1. In order to ensure that sectional title schemes are properly maintained, the Act places great emphasis on a body corporate's obligation to maintain the buildings in the schemes through the mechanism of a reserve or sinking fund to cover the cost of future maintenance and repair of the common property in a scheme.

Section 3 of the STSM Act requires a body corporate to collect contributions (levies) from all members of the body corporate to cover the common expenses and operating costs that the scheme will incur during the forthcoming financial year. The levies thus collected are to be paid into two funds managed by the body corporate:
  • The administrative fund – from which the day-to-day maintenance and running costs are paid (and as shown in the approved budget); and
  • The reserve fund from which long term repairs and maintenance costs are paid in terms of the Maintenance, Repair and Replacement Plan “the MRR Plan”.

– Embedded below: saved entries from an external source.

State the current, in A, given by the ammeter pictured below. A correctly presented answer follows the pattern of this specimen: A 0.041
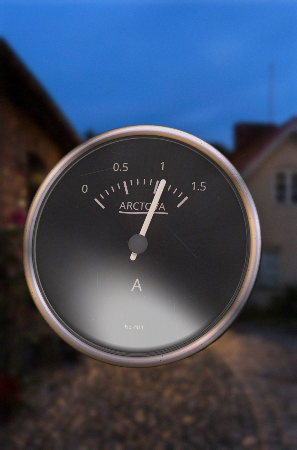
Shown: A 1.1
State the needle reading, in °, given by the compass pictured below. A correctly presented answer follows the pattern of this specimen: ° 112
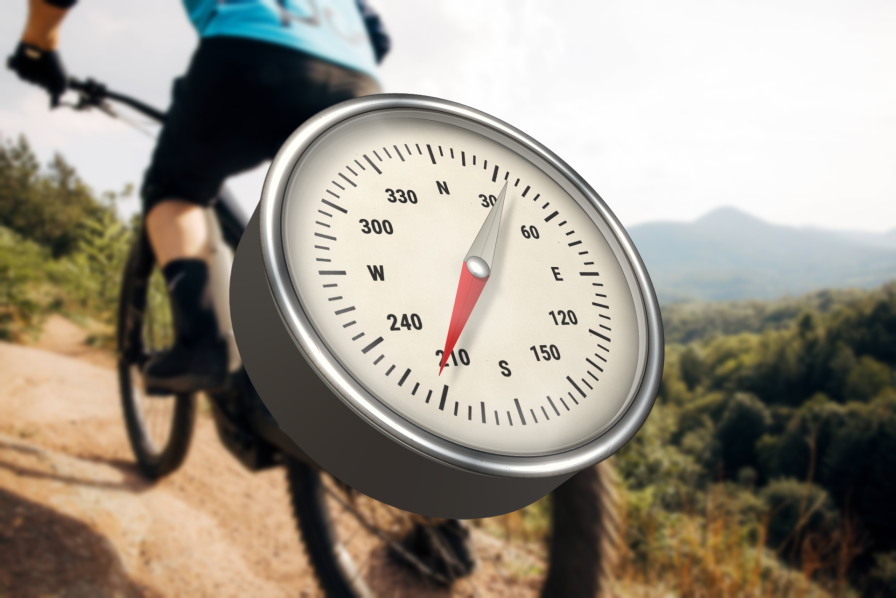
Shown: ° 215
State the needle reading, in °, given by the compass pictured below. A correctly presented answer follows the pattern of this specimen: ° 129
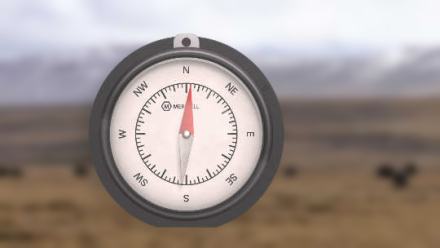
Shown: ° 5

The Prescribed Management Rules requires a body corporate or trustees to prepare a 10-year MRR Plan in respect of major capital items for the maintenance, repair and replacement of common property of a scheme (on a proper interpretation this would include repainting, reroofing, repaving of common areas).

It should therefore be accepted that the 2016 rules prescribed under the STSM Act apply to all schemes and similarly the necessity for the establishment of a MRR Plan.

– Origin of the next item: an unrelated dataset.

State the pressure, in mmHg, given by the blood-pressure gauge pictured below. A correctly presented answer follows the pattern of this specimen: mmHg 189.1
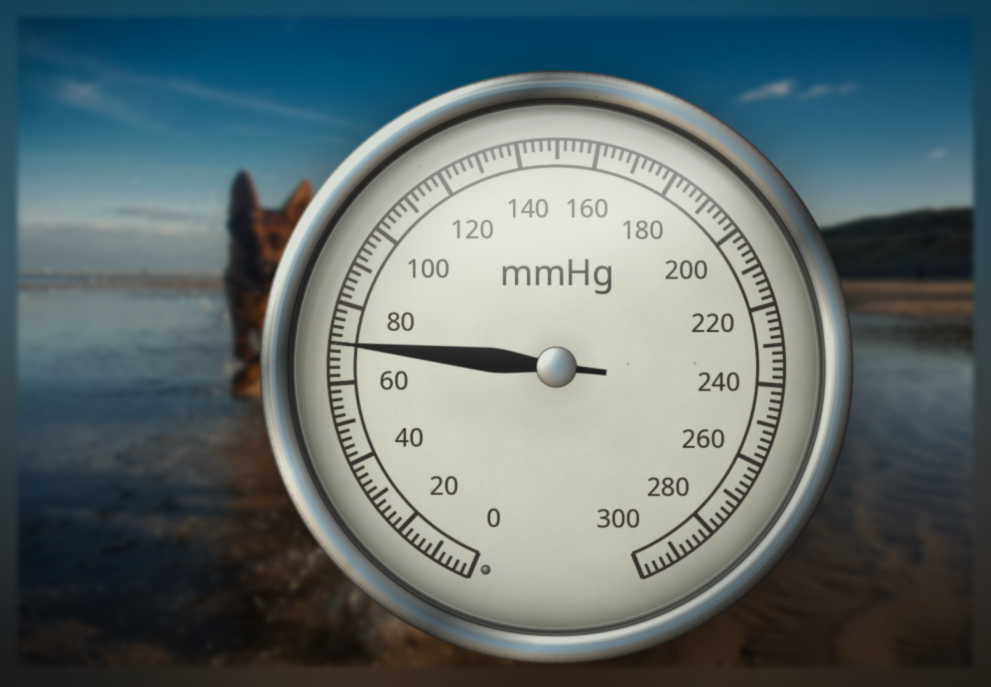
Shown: mmHg 70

The MRR plan is to be tabled at every AGM and will also contain a formula as to the determination of annual contributions to such a fund and this will be reflected in the annual budget of a scheme. At an AGM, owners are required to approve the budget for the forthcoming year. Accordingly, the cost of maintenance and repairs to the common property should be provided for in all sectional title scheme’s 10-year MRR Plan and included in the scheme’s reserve fund budget.

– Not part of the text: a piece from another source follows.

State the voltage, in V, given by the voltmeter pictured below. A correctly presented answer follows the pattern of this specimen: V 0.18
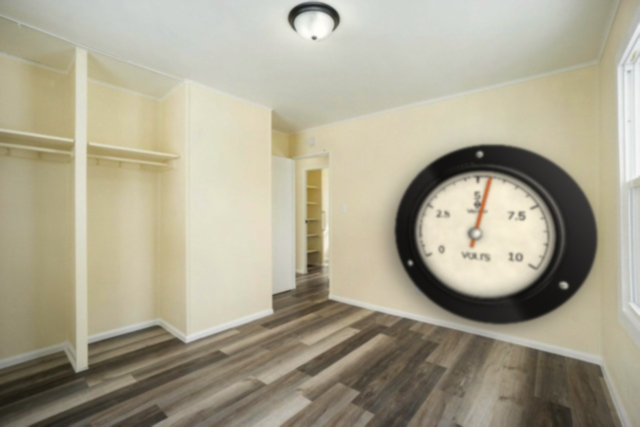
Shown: V 5.5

2. Stricter control over the financial affairs of a body corporate. In addition to the creation of an obligation to establish the funds referred to above, the Act imposes an objective criterion for the determination of the contributions to the said funds by requiring that the contributions must be determined as being reasonably sufficient as opposed to being sufficient in the opinion of the body corporate. Furthermore, the Act requires the passing of special resolutions by the body corporate with regard to the acquisition, sale, mortgage, etc., of units in the scheme (especially with regard to a commercial unit in a scheme), the borrowing of money and, lastly, with regard to the letting of common property.

3. The promotion of openness and transparency. Thus body corporates are required to keep proper books of account, details of all income and expenditure, assets and liabilities, in other words to retain all such information as may be necessary for all members to gain meaningful insight to the financial position of the body corporate.

There are further innovations contained in the CSOS and STSM Acts, namely the higher duty of care placed onto trustees, the option of appointing an executive managing agent and the use of electronic media in trustee and general meetings. However, it is recommended that advice be sought from an attorney well versed in all aspects of this field should it be necessary.